Only the lines from the opening of the material through the line bearing "thumb ip: (137, 186)" should be reproduced, exactly and without pictures.
--- Supplied material Enclosed Below ---
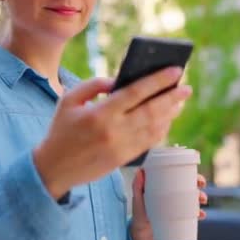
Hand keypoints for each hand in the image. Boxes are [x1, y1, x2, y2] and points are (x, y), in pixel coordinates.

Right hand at [33, 67, 191, 198]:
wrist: (54, 168)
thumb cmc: (60, 130)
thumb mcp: (69, 100)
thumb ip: (93, 85)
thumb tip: (118, 80)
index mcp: (100, 114)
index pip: (136, 92)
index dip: (158, 80)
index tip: (175, 71)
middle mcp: (114, 131)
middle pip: (152, 111)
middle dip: (172, 97)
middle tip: (186, 87)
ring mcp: (121, 147)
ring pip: (154, 128)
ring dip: (170, 113)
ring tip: (179, 102)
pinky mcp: (123, 159)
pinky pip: (149, 142)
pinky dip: (161, 130)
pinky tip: (166, 120)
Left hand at [130, 170, 207, 239]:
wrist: (142, 233)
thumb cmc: (139, 213)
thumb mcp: (137, 199)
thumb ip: (137, 186)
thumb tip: (140, 170)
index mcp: (164, 186)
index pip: (178, 175)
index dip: (189, 173)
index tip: (194, 173)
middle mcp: (173, 194)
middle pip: (189, 185)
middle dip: (199, 184)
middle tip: (201, 186)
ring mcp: (178, 205)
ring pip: (194, 198)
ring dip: (201, 197)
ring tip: (201, 200)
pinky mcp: (180, 217)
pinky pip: (193, 214)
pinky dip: (199, 214)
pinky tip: (201, 215)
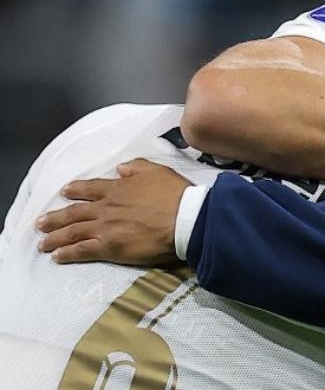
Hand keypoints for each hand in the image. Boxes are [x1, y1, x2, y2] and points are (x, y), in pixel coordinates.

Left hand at [36, 159, 188, 266]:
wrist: (184, 219)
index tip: (64, 192)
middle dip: (55, 218)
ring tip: (42, 242)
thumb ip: (137, 167)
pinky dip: (67, 253)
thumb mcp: (158, 171)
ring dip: (55, 236)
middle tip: (40, 223)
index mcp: (117, 188)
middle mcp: (106, 207)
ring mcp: (105, 228)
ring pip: (72, 232)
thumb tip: (121, 169)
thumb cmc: (175, 195)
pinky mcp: (109, 247)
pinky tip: (57, 256)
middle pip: (74, 212)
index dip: (75, 190)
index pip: (89, 188)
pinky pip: (82, 250)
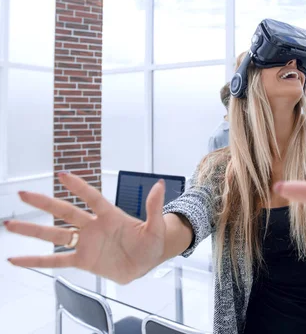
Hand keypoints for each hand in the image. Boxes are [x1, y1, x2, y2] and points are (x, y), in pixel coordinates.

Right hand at [5, 173, 167, 283]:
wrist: (147, 262)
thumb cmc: (152, 242)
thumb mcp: (156, 227)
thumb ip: (154, 207)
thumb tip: (160, 185)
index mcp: (110, 216)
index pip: (92, 199)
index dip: (79, 188)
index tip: (63, 175)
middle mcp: (93, 227)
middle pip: (65, 212)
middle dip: (45, 202)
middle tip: (23, 193)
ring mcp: (85, 243)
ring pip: (55, 235)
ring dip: (32, 229)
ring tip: (9, 223)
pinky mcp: (82, 260)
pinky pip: (55, 260)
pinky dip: (36, 260)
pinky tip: (16, 258)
--- End of Enclosed Supplied material ---
◆ Result of the exercise
Hand keypoints for each hand in the image. Boxes are [x1, y1, x2, y2] and points are (x, y), in pixel coordinates.

Right hand at [33, 67, 191, 198]:
wrist: (54, 168)
thumb cmc: (60, 130)
thumb mcp: (69, 100)
thumb ip: (93, 85)
thumb tip: (118, 80)
index mcp: (100, 114)
index pip: (136, 92)
index dip: (158, 80)
index tip: (175, 71)
middle mcp: (114, 131)
middle pip: (152, 111)
middle dip: (172, 97)
middle tip: (186, 87)
ring mcp: (121, 147)
ring pip: (154, 128)
ring dip: (170, 113)
ring tip: (179, 102)
pinky mcp: (123, 159)
pinky pip: (149, 142)
pinky dip: (161, 130)
pinky tip: (166, 120)
Left hand at [130, 170, 207, 239]:
wrist: (142, 233)
thumb cmc: (139, 213)
thumb mcp: (137, 199)
thumb ip: (137, 186)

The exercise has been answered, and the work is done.